Jason listened, and he watched too, and he saw that as the old man went on, it seemed more the old man was just that—a bent-over coot, telling stories over pipe smoke. Less a danger. Jason wondered if maybe he could take James Bury yet. And then did his best to hide that wondering.
“A year back, we climbed one of the mountains. There’s a clan living at the top of it. Folk call them Feeger. They don’t come down much, ever. And there were stories about them. The doctor—he got excited. There’s a book he’s got
—
The Jukes,
it’s called. He started wondering if this family weren’t another of those . . .”

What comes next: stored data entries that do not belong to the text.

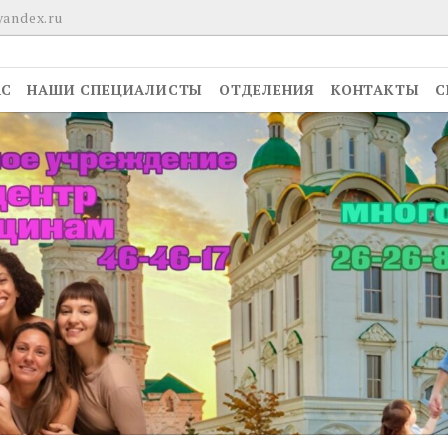
yandex.ru
АС
НАШИ СПЕЦИАЛИСТЫ
ОТДЕЛЕНИЯ
КОНТАКТЫ
С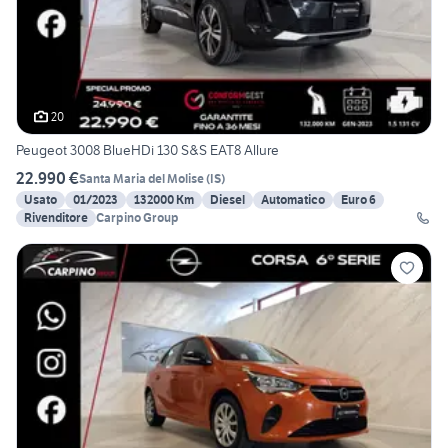
20
Peugeot 3008 BlueHDi 130 S&S EAT8 Allure
22.990 €
Santa Maria del Molise
(
IS
)
Usato
01/2023
132000 Km
Diesel
Automatico
Euro 6
Rivenditore
Carpino Group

He went quiet at that, tucked his chin into his chest, and looked away. Jason might have been able to jump him then, but instead, he asked: “So is that Mister Juke out there . . . one of their children?”
Bury looked at him now. His eyes were wide and wet (almost, Jason thought, pleading).
“It was a child,” said Bury. “A beautiful child, full of light. I found it—me, James Bury . . . not the doctor—and I tell you, son. I could see the sky in its eyes. It went on forever.” And then, he made a fist, and Jason was sure he was going to strike . . . but he closed his eyes instead, and shook the fist in the air, and coughed.
“I got lost that night,” said Bury. “I been lost for most of the year. You said I tried to hang your nigger doctor, and you’re right. Because every so often—once every couple weeks, maybe—I could come up for air. And I figured, as things went on and got worse—that Mister Juke that Bergstrom was keeping, it wasn’t a beautiful child at all. So when it got out that night—when it went ranging . . . when that girl got sick with its seed . . .”
“Why’d you try to hang Waggoner?”
“Because, boy, no one in this town will hang Mister Juke. Hanging a nigger . . .
I don’t care how many sermons Garrison Harper gives out about compassion and community and good fucking manners. . . .”
“You got them riled enough to forget their manners,” said Jason. “Long enough to string up Mister Juke at the same time.”